На 5-й день осады к западной стене подошли скрытно два сарта и подали знак, что имеют нечто сказать. Их провели к коменданту. Оказалось, что они присланы от одного преданного нам аксакала с предложением доставить в цитадель провизию – баранов, молока, хлеба. Одного из них задержали, а другого послали за аксакалом. Действительно, старик явился и, кроме провизии, обещал доставить командующему войсками записку.
На другой день рано утром въехал в ворота молодой джигит, с важной осанкой и торжествующим выражением лица: у него в сокровенном месте хранился клочок бумажки, возвещавший радостную весть. Джигит привез от Кауфмана записку на немецком языке, следующего содержания: «Держитесь, завтра я буду у вас!». Майор Шеметилло обошел с этой запиской кругом все стены, читал ее на каждом посту по несколько раз и благодарил защитников в самых теплых выражениях. Трудно передать, что за тем последовало: истощенные борьбой и голодом страдальцы воспрянули духом, солдаты целовались, как в праздник Христов, многие только крестились или шепотом читали молитвы…
Наступила ночь. В цитадели никто не спал, тревожно прислушивались к каждому шороху. Вдруг среди ночной тишины на темно-синем небе взвилась ракета, вестница освобождения. На этот раз она как-то особенно медленно поднялась, так что все могли ее заметить, взвилась, лопнула и рассыпалась множеством искр. Ее появление не вызывало шумных восторгов, солдаты лишь перекрестились да сотворили про себя молитву.

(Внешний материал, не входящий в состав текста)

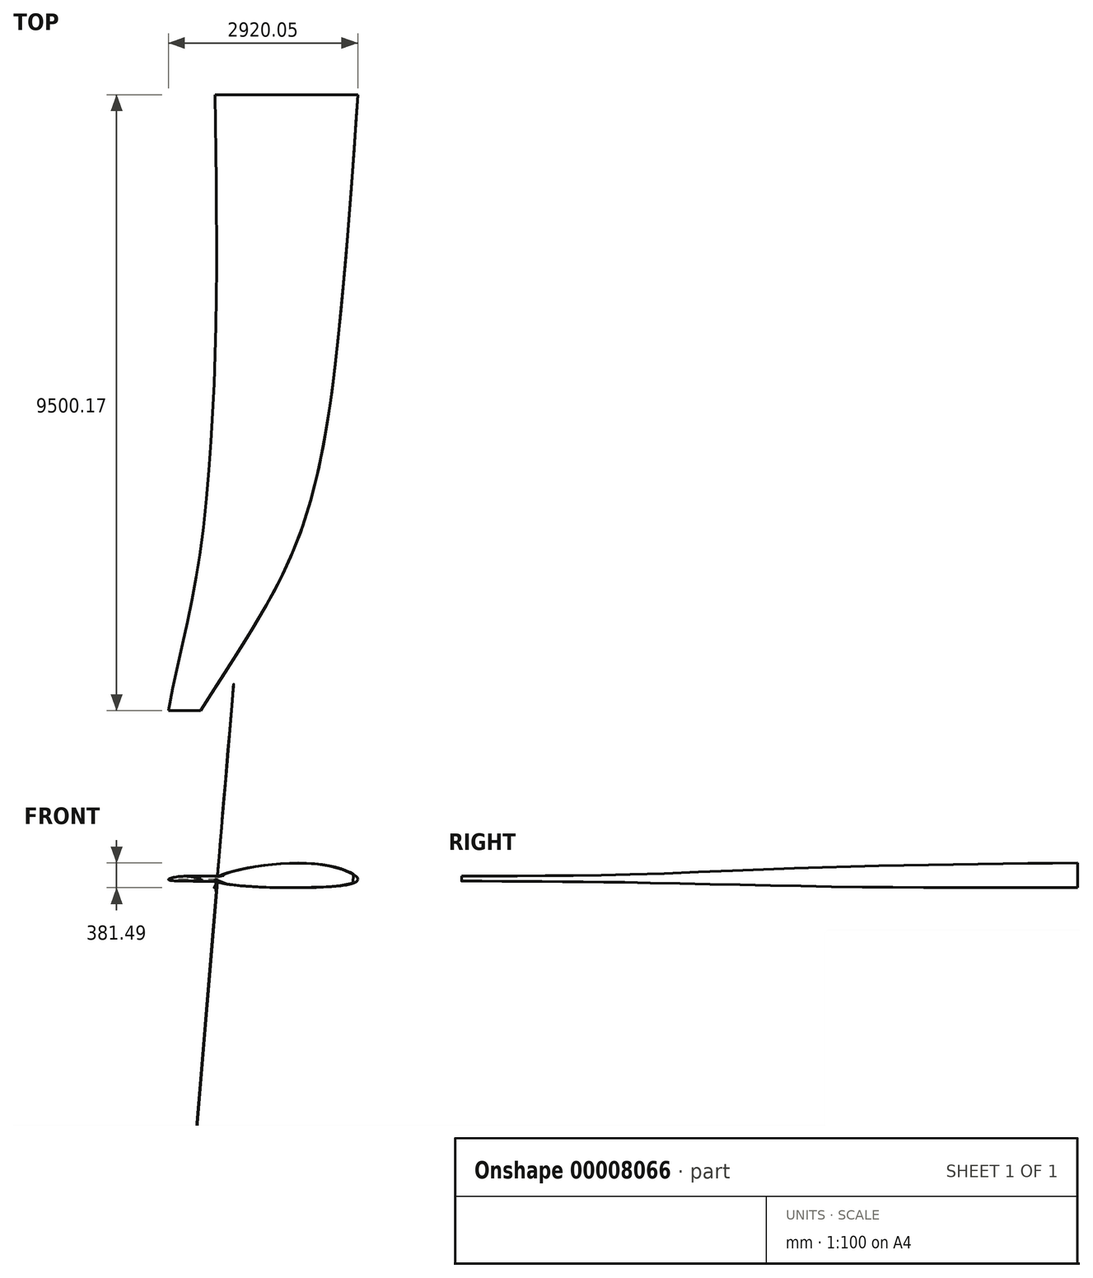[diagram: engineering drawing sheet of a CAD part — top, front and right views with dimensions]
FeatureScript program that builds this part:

Как раньше сказано, войска генерала Кауфмана уже в Каты-Кургане получили тревожное известие о Самарканде. На ночлеге в Карасу явился к генералу бек соседнего городка и сообщил ужасные подробности осады. За 18 верст до Самарканда наши уже различали канонаду, и тут только впервые было получено донесение майора Штемпеля, седьмое по счету из посланных им. Вечером 7-го июня войска генерала Кауфмана стали лагерем у городских садов, толпы вооруженных еще бродили вокруг города. Тремя колоннами отряд вступил на другой день в Самарканд с разных сторон, защитники цитадели сделали в это время вылазку. Пальба не прекращалась, пока отдельные отряды не выжгли половины города и обошли его кругом по главным улицам. К 12-ти часам для все было кончено: пальба утихла, над грудами развалин дымились густые черные облака, это горел базар. Въехав в городские ворота, генерал должен был остановится, пока саперы разбирали грозный завал, сложенный из мешков. Через амбразуру зловеще выглядывала пушка, между зубцами на башнях стояли стрелки с заряженными ружьями. Такова была первая встреча защитников с генералом. Впереди ворот стояли разрушенные сакли, валялись обгорелые трупы, окруженные голодными собаками. Тяжелый смрад от трупов, едкий запах гари – все вместе напоминало о тяжелых пережитых днях. Лошади фыркали, становились на дабы. Наконец угол завала был очищен, генерал подъехал к саперам и слабосильным 9-го батальона, тут же стояли Назаров, Шеметилло. Генерал долго с ним говорил, но тихая их беседа не слышна была: здесь, впереди и сзади, гремело восторженное «ура!», как оставшихся в живых, измученных и голодных защитников, так и тех, которые явились избавителями, то было братское задушевное свидание сроднившихся в боях и походах туркестанцев…
Вся долина Зарявшана с трепетом ждала наступления грозы.
Шахрисябзцы сидели в своем гнезде смирно, самаркандцы явились с повинной, эмир, по слухам, скрылся в пески Кызыл-Кума. Через неделю привезли от него письмо, которое оканчивалось такими словами: «Теперь мне остается только одно, собрать все войско и пушки, отдать все это Белому Царю и просить, чтобы он позволил мне отправиться в Мекку на поклонение. Я чувствую, что смерть моя близка». Так как Белый Царь не желал новых завоеваний, то мир был скоро заключен. Самарканд и Каты-Курган остались за нами, эмир обязался заплатить все военные издержки, что составляло полмиллиона рублей, освободить всех невольников, дозволить русским подданным у себя торговать, заводить конторы, держать приказчиков и строить караван-сараи.
Заключенный с бухарцами мир поддерживается до сих пор.